I think back again to Johnny’s central thesis stated at the beginning of this essay – “All experience shows that even smaller technological changes than those now in the cards profoundly transform political and social relationships” – and I think of Eli Whitney’s cotton gin. By the end of the 18th century it was thought by many that slavery was a dying institution; the efficiency of slaves picking cotton was so low that one could scarcely imagine slavery serving as the foundation of the American economy. Whitney’s cotton gin, invented in 1794, changed all that: while previously it took a single slave about ten hours to separate and clean a single pound of cotton, two or three slaves using the machine could turn out fifty pounds of cleaned cotton in a day. Whitney’s invention was classic dual use: it would lead to transformative gains in the production of a staple crop. But it was other human beings, not the machine, that decided that these gains would be built on the backs of indentured human beings often treated worse than animals. The cotton gin consigned America to be an economic powerhouse and a fair share of America’s population to not being treated even as citizens. Clearly the reaction time built into the social institutions of the time could not keep pace with the creation of a seemingly mundane brush-like component that would separate cotton fibers from each other.

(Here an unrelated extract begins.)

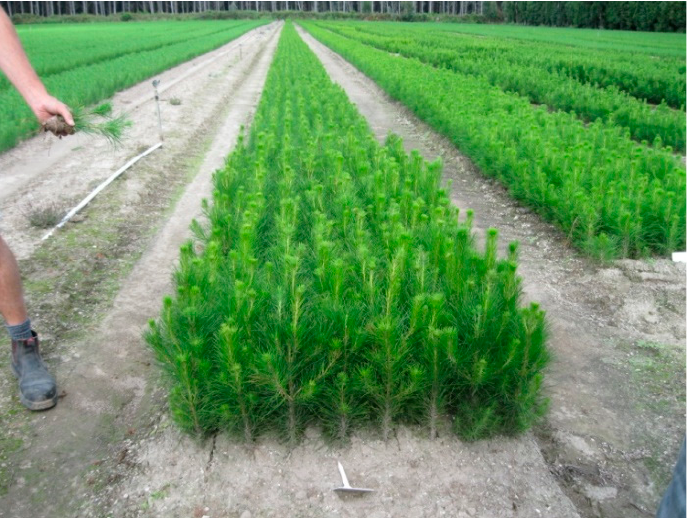
Figure 1. Typical beds with Radiata pine seedlings at a forestry nursery in New Zealand. Beds are raised slightly and spaced to allow room for tractor wheels. When first formed, they are approximately 150 mm high, but this varies over time due to the compaction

What can we do in the face of such inevitable, unpredictable technological progression that catches us off guard? If the answer were really simple, we would have discovered it with the metronomic timing of new invented technology. But Johnny’s musings end with hope, hope provided by the same history that tells us that stopping technology is tantamount to trying to stop the air from flowing.
“Can we produce the required adjustments with the necessary speed? The most hopeful answer is that the human species has been subjected to similar tests before and seems to have a congenital ability to come through, after varying amounts of trouble. To ask in advance for a complete recipe would be unreasonable. We can specify only the human qualities required: patience, flexibility, intelligence.”
Sometimes the existence of something is more important than all the reasons you can think of for justifying its existence. We can continue to hope that the human race will continue to progress as it has before; with patience, flexibility, intelligence.